Néanmoins une question se pose : relocaliser où ? En Europe de l’Ouest, la main-d’œuvre coûte très cher, les syndicats sont très actifs, et le niveau des taxes et des impôts laisse à réfléchir. Mais plus on avance vers l’Est, plus la donne change : main-d’œuvre moins chère, syndicats plus coopérants et un niveau des taxes et des impôts très compétitif. La Roumanie et la Bulgarie, pays situés à l’extrémité orientale de l’Union européenne (UE), espèrent profiter de ce changement de paradigme économique et se repositionner comme le nouvel Eldorado des relocalisations. « Ces dix dernières années, l’Europe centrale et orientale a choisi de se réindustrialiser, a déclaré le vice-Premier ministre bulgare Tomislav Dontchev. La Bulgarie a un avantage, car, à la différence d’autres États de l’UE, elle a préservé et développé ses sites de production. Les nouveaux membres de l’UE pèseront plus dans l’industrie européenne une fois que le choc de la pandémie sera passé. »

La Roumanie, qui a intégré l’UE aux côtés de la Bulgarie en 2007, espère elle aussi être le futur dragon de l’Europe. Elle bénéficie d’un important tissu industriel qui couvre tous les domaines depuis la production d’automobiles, d’hélicoptères et de bateaux jusqu’à des produits très sophistiqués développés par une armée d’informaticiens. La société UiPath, fondée en Roumanie dans les années 2000 par une poignée de jeunes, est devenue aujourd’hui le leader mondial de l’automatisation et de la robotisation. En 2019 l’industrie roumaine du software a attiré à elle seule plus de six milliards d’euros d’investissements. « Le gouvernement roumain a pris plusieurs mesures pour stimuler l’économie en cette période de crise, affirme l’entrepreneur Marius Bostan. Jusqu’à maintenant la priorité a été de sauver des vies humaines. Maintenant la priorité est de rétablir la confiance dans l’économie. Cette crise va pousser tout le monde à diminuer la dépendance par rapport à la Chine, et la Roumanie est bien positionnée pour en profiter. »

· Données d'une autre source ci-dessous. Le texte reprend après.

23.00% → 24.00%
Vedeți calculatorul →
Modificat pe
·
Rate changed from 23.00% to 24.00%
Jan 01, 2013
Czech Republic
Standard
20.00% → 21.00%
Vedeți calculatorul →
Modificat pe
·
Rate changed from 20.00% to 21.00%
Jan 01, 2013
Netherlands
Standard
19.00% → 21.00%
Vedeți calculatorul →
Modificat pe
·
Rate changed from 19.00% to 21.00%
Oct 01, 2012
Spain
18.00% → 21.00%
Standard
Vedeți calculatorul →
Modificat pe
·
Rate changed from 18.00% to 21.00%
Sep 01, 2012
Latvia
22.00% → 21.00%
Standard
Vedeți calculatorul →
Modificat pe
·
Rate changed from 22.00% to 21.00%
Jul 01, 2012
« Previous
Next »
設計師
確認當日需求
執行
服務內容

Selon les données de l’Eurostat, la Roumanie compte sur l’industrie comme sa principale source de richesse. Elle assure 31,7 pour cent de son PIB face à une moyenne européenne inférieure à vingt pour cent. En Transylvanie, la région la plus développée située au centre et à l’ouest du pays, l’industrie pèse plus de quarante pour cent dans les activités économiques. La Roumanie dispose également d’un réseau d’internet haut débit très performant qui a permis à des millions d’employés confinés de travailler depuis la maison. Le gouvernement estime que la relocalisation de la production européenne de Chine pourra créer 100 000 nouveaux emplois.

La danse des délocalisations et des relocalisations est loin d’être finie. La commune de Jucu où De Longhi a déjà relocalisé une de ses unités de production de Chine illustre bien ce phénomène. En 2008, le géant finlandais de la téléphonie mobile Nokia a décidé de fermer son usine de Bochum, ville située au nord-ouest de l’Allemagne, pour s’implanter à Jucu. Mais le conte de fée n’a pas duré longtemps. Deux ans plus tard, Nokia a plié bagages pour déménager au Vietnam. A l’instar de Nokia, de nombreuses entreprises occidentales se sont ruées vers l’Extrême-Orient et sa main d’œuvre bon marché. Mais le Covid-19 a changé la donne et renversé ce mouvement, et la production devrait être relocalisée en Europe de l’Est, la nouvelle Chine de l’UE.